What is the DSCR formula?

DSCR = Net Operating Income (NOI) ÷ Total Debt Service, where Total Debt Service = Annual Principal Repayment + Annual Interest Payments. It shows how many times over a business or property's operating income can cover its required debt payments for the year.

What counts as Net Operating Income for DSCR?

NOI is income from core operations before debt service: for a business, typically EBITDA or operating income; for real estate, rental income minus operating expenses (but before mortgage payments). It excludes financing costs, taxes, and non-operating items, since DSCR specifically measures whether operations generate enough cash to service debt.

What is a good DSCR?

A DSCR below 1.0 means operating income isn't enough to cover debt payments — a red flag. Most commercial lenders want at least 1.25, meaning income exceeds debt payments by 25%. SBA loans often accept 1.15+, while conservative lenders or riskier deals may require 1.35 or higher.
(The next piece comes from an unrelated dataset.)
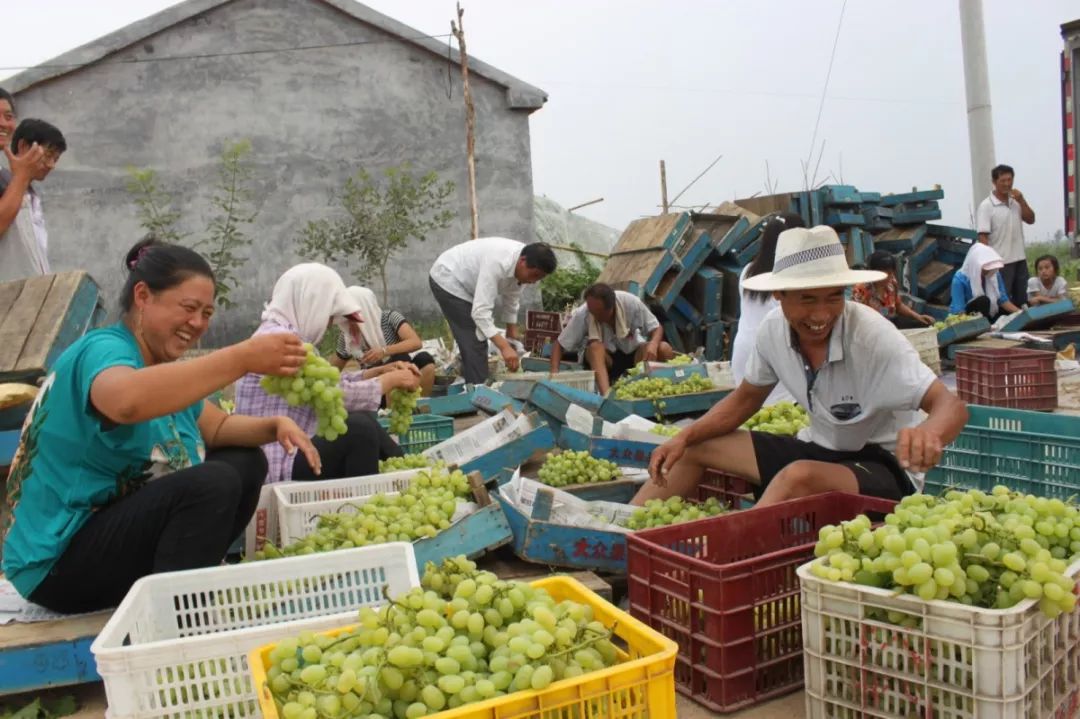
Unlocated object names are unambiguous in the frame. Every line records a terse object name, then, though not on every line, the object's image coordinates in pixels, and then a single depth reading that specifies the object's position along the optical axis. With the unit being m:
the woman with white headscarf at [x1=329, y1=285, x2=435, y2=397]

Why do lenders care so much about DSCR?

DSCR directly answers the question a lender cares about most: can this borrower's cash flow actually cover the loan payments, with some cushion for a downturn? Unlike a credit score or collateral value, DSCR is forward-looking and tied to the income the loan itself depends on, which is why it's a standard underwriting requirement for commercial and real estate loans.
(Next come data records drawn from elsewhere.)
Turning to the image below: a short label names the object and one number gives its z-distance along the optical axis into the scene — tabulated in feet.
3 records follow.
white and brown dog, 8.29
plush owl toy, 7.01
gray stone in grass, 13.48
How can a business improve its DSCR?

Increase net operating income (raise revenue, cut operating costs, improve margins), or reduce total debt service by refinancing to a lower rate, extending the loan term to lower payments, or paying down principal on other debt first to reduce overall obligations.

How is DSCR different from the interest coverage ratio?

Interest coverage ratio (EBIT ÷ Interest Expense) only measures the ability to cover interest payments. DSCR is stricter — it includes both interest AND scheduled principal repayment in the denominator, giving a more complete picture of whether cash flow can meet the full debt obligation, not just the interest portion.